Consignes de l'exercice ▸
**A.** D'après le texte, de quoi les pages d'accueil des quatre principaux opérateurs mobiles français font-elles toutes la promotion ?
**B.** Recopiez, s'il vous plaît, tout le passage du texte qui va de « Soyons clairs : le » jusqu'à « nouvelle… pour l’environnement. ».

Texte ▸
^^^^^^^^

Oui, c’est vrai que la durée de vie des terminaux s’allonge. Dans un sens, c’est une excellente nouvelle. Et en même temps, et c’est une véritable catastrophe que ça ne change pas plus vite que ça. La vraie raison est que les constructeurs ont bien compris que les gens changent de mobile soit parce qu’ils l’abiment (mais avec les smartphones étanches et les housses de protection qui se généralisent, c’est moins fréquent) soit parce qu’il est démodé. Et la 5G, c’est ce qui justement démode les smartphones… et permet d’en vendre des nouveaux en remplacement. C’est bien pour cela que c’est utilisé comme argument de vente par tout le monde dans le secteur… alors que le réseau 5G débute à peine son déploiement et peine à convaincre.

Les pages d'accueils des 4 principaux opérateurs mobiles français font toutes la promotion du passage à la 5G

Les pages d’accueils des 4 principaux opérateurs mobiles français font toutes la promotion du passage à la 5G

Soyons clairs : le marché du smartphone est en plein ralentissement, et c’est une très mauvaise nouvelle pour les constructeurs, mais une excellente nouvelle… pour l’environnement.

^^^^^^^^

Données fournies ▸
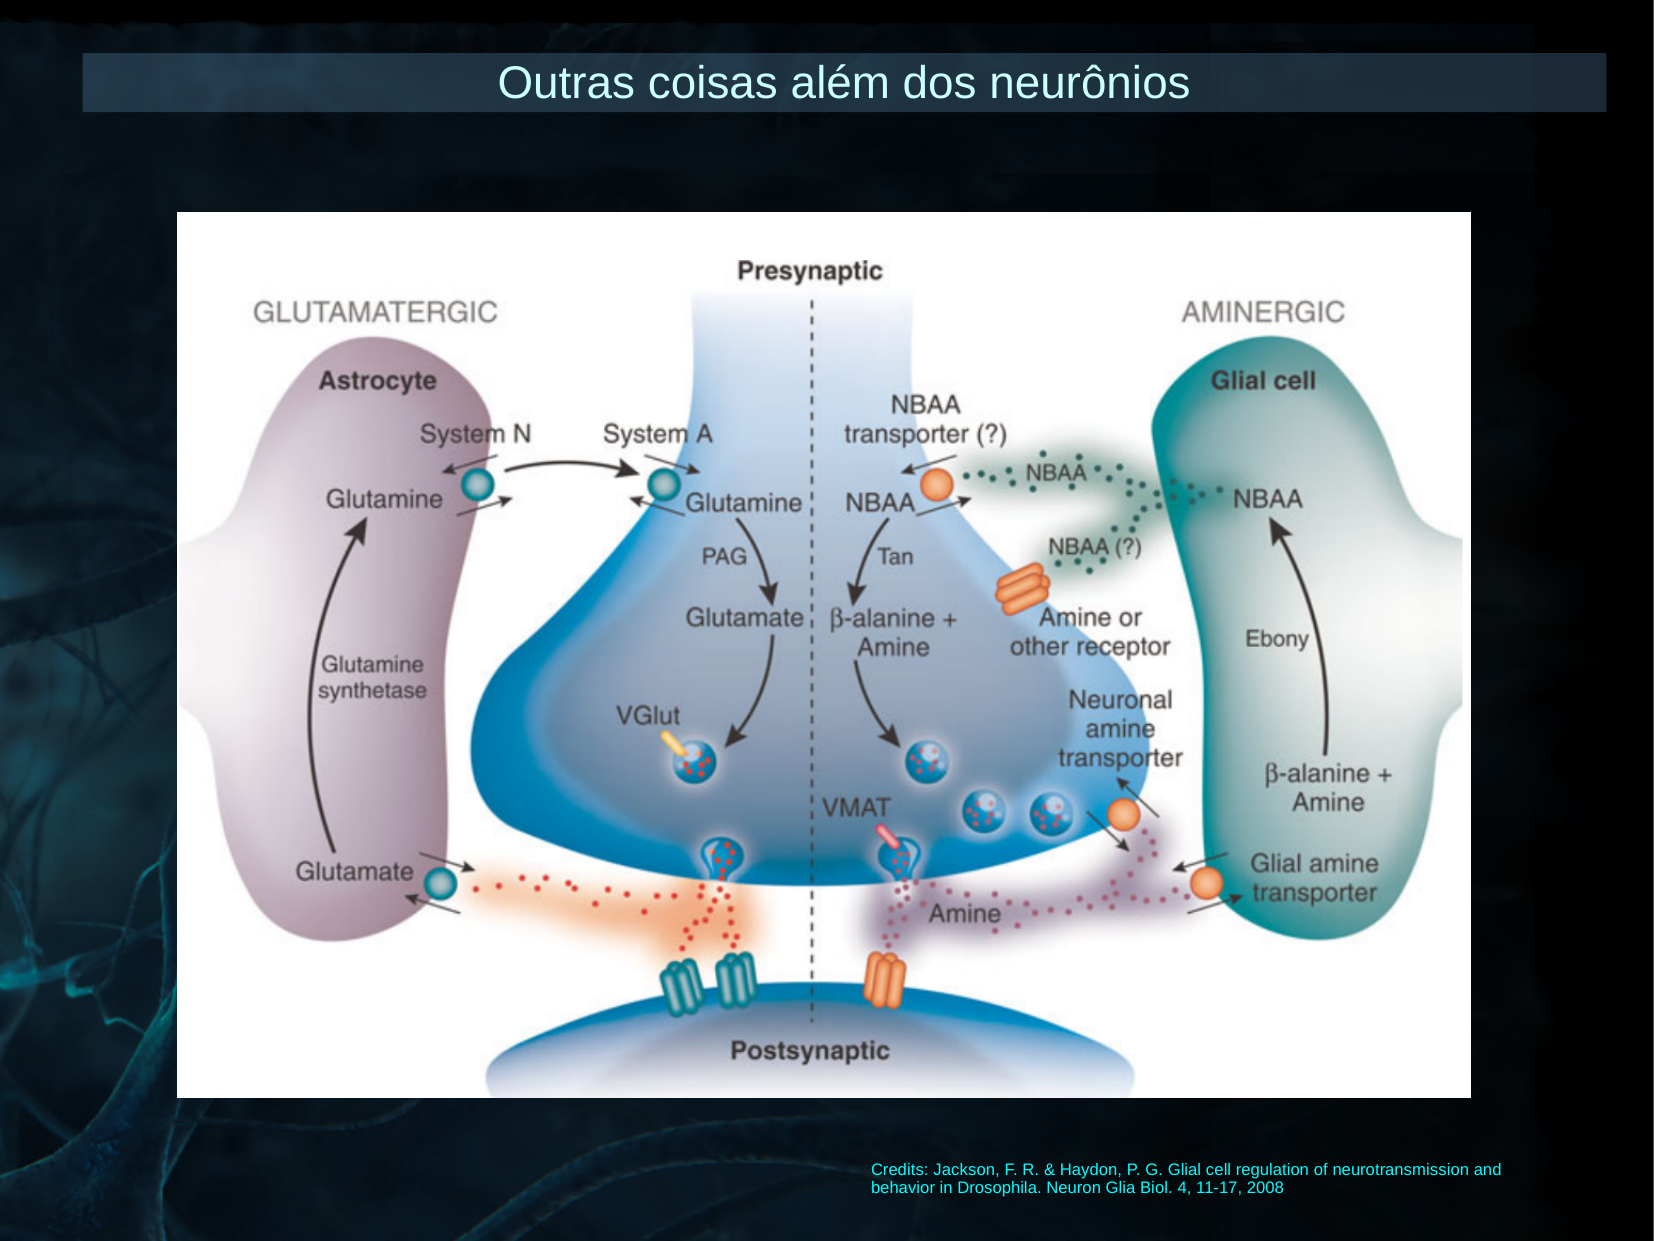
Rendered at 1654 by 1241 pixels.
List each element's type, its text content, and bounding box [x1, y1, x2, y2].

^^^^^^^^

Réponses par consigne ▸
**A.** Du passage à la 5G.

**B.**
Soyons clairs : le marché du smartphone est en plein ralentissement, et c’est une très mauvaise nouvelle pour les constructeurs, mais une excellente nouvelle… pour l’environnement.